The call comes after management of Ejisuman SHS expelled seven of its female students from boarding school for social media misconduct.

The six students were de-boardinised over the use of “unauthorised gadgets, this time, a mobile phone to dent the image of the school, intentionally uploading a video on social media where unprintable words that border on sex were spewed out and for damaging the image of the school which is recovering from a 2017 scandal”.

The students videoed themselves while in their school uniform.

But a statement signed by the Executive Director of Africa Education Watch, Kofi Asare said in as much as it is important to sanction students when they breach the of code of conduct in school as a way of instilling discipline and deterring others, the GES must not lose sight of the fact that, most of these decisions may be arbitrary, archaic and contradictory.

The statement said Ghanaian children have the right to education duly captured in the law. At the continental level, the Right to Education is enshrined in Article 17 of the African Charter of Human and Peoples Rights which states that “every individual shall have the right to education.

The statement explains that the GES has a mandate to groom students to become literates, numerates and responsible adults.

Therefore in fulfilling this mandate, secondary schools have the responsibility to teach, mentor and discipline students when they break school rules. The statement adds that it is heart-warming that the GES now has a positive discipline policy. However, the use of de-boardinization as a tool for positive discipline has far outlived its relevance.

The statement adds that punishing girls by sacking them from boarding school only place them in hostels without any parental or school control, while exposing them to further delinquency and harm from society.

The statement is therefore calling for public discourse by all stakeholders, especially Parent Teacher Associations and the media on this matter.

# WORK INSTRUCTIONS
Copy the stretch of the article on the Ejisuman SHS expulsions from "The call comes" through "archaic and contradictory.", keeping every word as it appears. The lines that come next were taken from a different source.

# DATA SHOWN
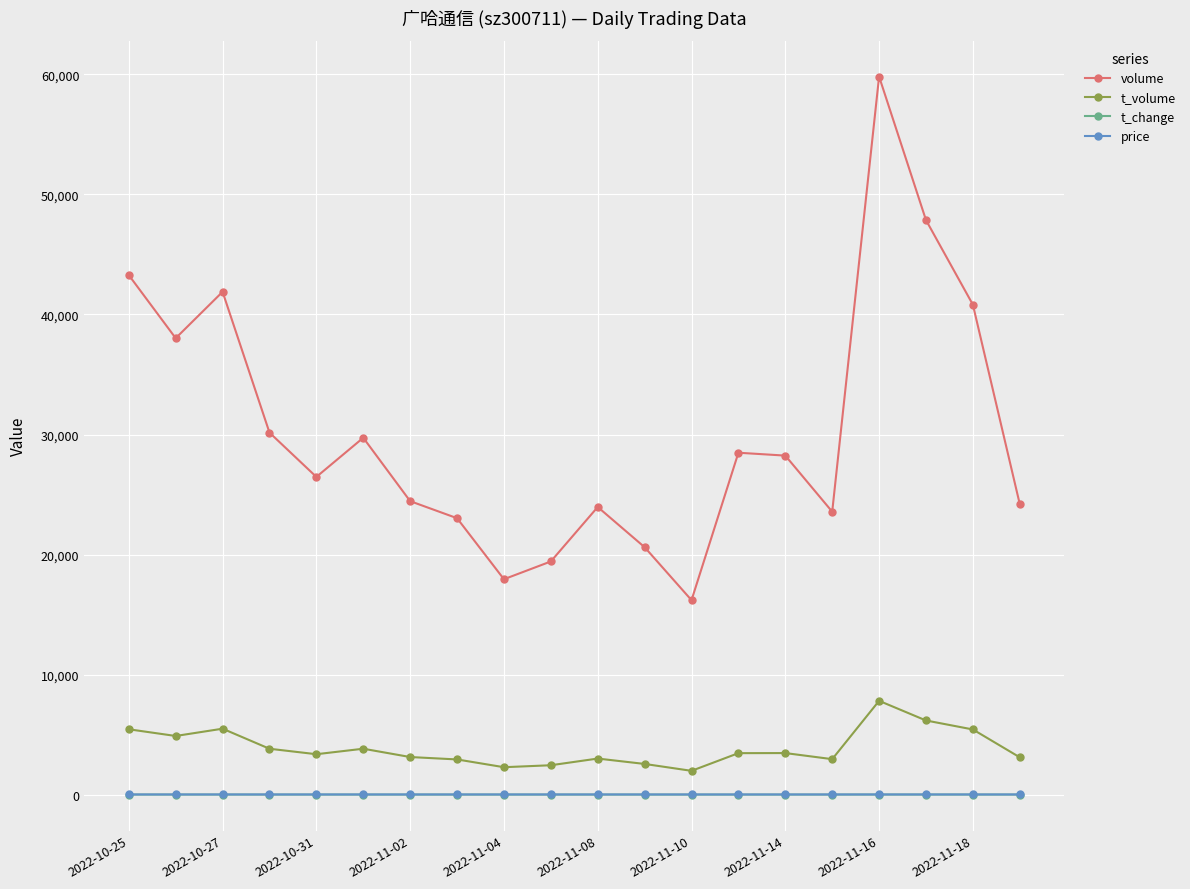

Which series has the largest range (max minus min)?

volume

# RESPONSE AREA
The call comes after management of Ejisuman SHS expelled seven of its female students from boarding school for social media misconduct.

The six students were de-boardinised over the use of “unauthorised gadgets, this time, a mobile phone to dent the image of the school, intentionally uploading a video on social media where unprintable words that border on sex were spewed out and for damaging the image of the school which is recovering from a 2017 scandal”.

The students videoed themselves while in their school uniform.

But a statement signed by the Executive Director of Africa Education Watch, Kofi Asare said in as much as it is important to sanction students when they breach the of code of conduct in school as a way of instilling discipline and deterring others, the GES must not lose sight of the fact that, most of these decisions may be arbitrary, archaic and contradictory.